Bạn đã ăn trưa chưa? (Have you had lunch?)
>The residency. Asia-Art-Activism. Raven Row. London.
Cuong Pham and I spent time at a few Vietnamese and Chinese community centers; we had lunch and chats there. We also organised low key events at Raven Row; friends and colleagues came to cook, share tea, played Đá cầu, Ô ăn quan, badminton, practice tai chi. We talked about calling the project ‘Bạn đã ăn trưa chưa?’ ‘Have you eaten lunch yet?’. Those essential, joyful, nourishing interactions between people happen on a regular basis at the community centres we visited. Most of them were at threat of closing down, some still are today. What can we still learn from each other? Some elders who go there have a stretched relationship to time that I sometimes forget exists. In the austerity climate we wanted playing and hanging out to be our process. Taking the chance of being surprised, and welcoming the unexpected, the risk of being together. In hindsight and as we had no budget at the time, I think these months were a busy and embodied brainstorm to map out some ideas and make connections that could be developed at a later stage. I printed the contact-sheet of the film we used along the way, a film shot by several people throughout the residency.
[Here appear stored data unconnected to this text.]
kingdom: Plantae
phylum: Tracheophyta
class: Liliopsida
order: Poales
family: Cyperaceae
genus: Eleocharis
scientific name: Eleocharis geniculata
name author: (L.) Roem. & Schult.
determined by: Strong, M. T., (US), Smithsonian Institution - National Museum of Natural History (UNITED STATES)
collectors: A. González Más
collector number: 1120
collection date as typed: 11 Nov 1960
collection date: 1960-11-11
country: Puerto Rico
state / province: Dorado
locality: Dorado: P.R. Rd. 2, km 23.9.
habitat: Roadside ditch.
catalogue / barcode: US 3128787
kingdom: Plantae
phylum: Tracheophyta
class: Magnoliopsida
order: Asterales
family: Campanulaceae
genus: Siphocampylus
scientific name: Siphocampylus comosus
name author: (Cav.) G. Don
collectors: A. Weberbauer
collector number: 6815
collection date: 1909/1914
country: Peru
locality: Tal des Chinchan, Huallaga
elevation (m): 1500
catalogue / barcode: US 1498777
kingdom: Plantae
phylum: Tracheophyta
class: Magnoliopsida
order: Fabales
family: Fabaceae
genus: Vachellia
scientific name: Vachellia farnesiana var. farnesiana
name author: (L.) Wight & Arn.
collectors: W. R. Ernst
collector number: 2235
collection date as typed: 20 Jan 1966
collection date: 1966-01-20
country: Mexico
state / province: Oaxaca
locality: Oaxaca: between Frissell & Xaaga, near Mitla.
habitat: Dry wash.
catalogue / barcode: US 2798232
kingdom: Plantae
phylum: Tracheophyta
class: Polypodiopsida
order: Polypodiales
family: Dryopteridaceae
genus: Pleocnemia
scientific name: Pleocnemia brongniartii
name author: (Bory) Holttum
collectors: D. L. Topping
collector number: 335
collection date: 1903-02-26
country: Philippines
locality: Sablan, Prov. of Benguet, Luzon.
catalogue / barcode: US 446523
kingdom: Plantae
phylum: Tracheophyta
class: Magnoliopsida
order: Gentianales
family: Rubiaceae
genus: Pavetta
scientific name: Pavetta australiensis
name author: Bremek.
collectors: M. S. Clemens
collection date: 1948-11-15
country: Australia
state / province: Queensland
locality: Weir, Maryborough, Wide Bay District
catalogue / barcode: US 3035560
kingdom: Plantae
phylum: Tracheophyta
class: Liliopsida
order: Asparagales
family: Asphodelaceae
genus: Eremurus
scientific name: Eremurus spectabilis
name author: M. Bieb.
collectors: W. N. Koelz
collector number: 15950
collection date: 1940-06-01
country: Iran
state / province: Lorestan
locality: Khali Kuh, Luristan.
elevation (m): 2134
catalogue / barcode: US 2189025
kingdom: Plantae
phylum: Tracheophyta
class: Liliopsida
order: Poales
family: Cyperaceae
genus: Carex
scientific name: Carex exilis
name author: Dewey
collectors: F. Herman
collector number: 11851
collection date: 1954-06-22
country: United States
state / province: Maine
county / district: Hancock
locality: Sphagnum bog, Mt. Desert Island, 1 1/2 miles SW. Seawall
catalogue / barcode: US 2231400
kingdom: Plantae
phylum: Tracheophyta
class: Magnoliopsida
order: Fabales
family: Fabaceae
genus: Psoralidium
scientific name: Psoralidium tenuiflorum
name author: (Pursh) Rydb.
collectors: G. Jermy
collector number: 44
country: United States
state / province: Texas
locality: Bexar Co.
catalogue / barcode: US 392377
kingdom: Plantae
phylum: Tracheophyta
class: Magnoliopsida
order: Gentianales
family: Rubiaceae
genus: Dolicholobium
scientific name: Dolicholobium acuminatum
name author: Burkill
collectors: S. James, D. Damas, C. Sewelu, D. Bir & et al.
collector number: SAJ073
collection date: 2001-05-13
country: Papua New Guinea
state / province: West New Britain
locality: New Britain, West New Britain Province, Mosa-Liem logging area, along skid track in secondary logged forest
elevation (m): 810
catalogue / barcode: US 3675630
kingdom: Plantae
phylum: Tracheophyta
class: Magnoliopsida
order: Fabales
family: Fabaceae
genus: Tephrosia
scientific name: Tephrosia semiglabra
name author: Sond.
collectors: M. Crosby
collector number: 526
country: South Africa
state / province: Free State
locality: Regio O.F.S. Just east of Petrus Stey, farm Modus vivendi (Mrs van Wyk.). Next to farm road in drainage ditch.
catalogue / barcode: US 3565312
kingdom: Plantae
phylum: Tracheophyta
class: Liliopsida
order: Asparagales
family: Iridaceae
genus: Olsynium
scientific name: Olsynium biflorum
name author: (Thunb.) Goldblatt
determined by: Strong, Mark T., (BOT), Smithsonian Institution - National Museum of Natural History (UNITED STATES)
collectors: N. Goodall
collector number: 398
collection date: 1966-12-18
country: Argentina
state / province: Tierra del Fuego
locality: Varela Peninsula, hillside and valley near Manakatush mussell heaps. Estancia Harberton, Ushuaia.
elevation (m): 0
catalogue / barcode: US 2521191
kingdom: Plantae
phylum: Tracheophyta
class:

The night of the total lunar eclipse in January 2019, in the darkroom, time slowed down. Because of the special attention one has there, you are absorbed by the inward-looking, meditative practice. It felt like a good time to reveal the trail of our experiment. I wanted to live the experience of being exposed to that nocturnal light myself, and somehow connect it to what we were doing together. Perhaps it would wish us all luck, I thought. Contact-sheets are to me very interesting because of not being the final result but a landmark in the process of printing photographs. In the normative codes of photography, they have the practical function to see which frames you are going to select and enlarge - say, for an exhibition or a newspaper. For the purpose of what we were doing, we chose to not isolate some frames from their context, instead we kept them together to call attention to the contrast between them. I found myself conflicted when I finally saw the content: I had finished the roll of film with pictures of the site where our old darkroom was, the building had been replaced by luxury flats and marketing suits.
I thought how enraging to come full circle in the picture of London gentrification.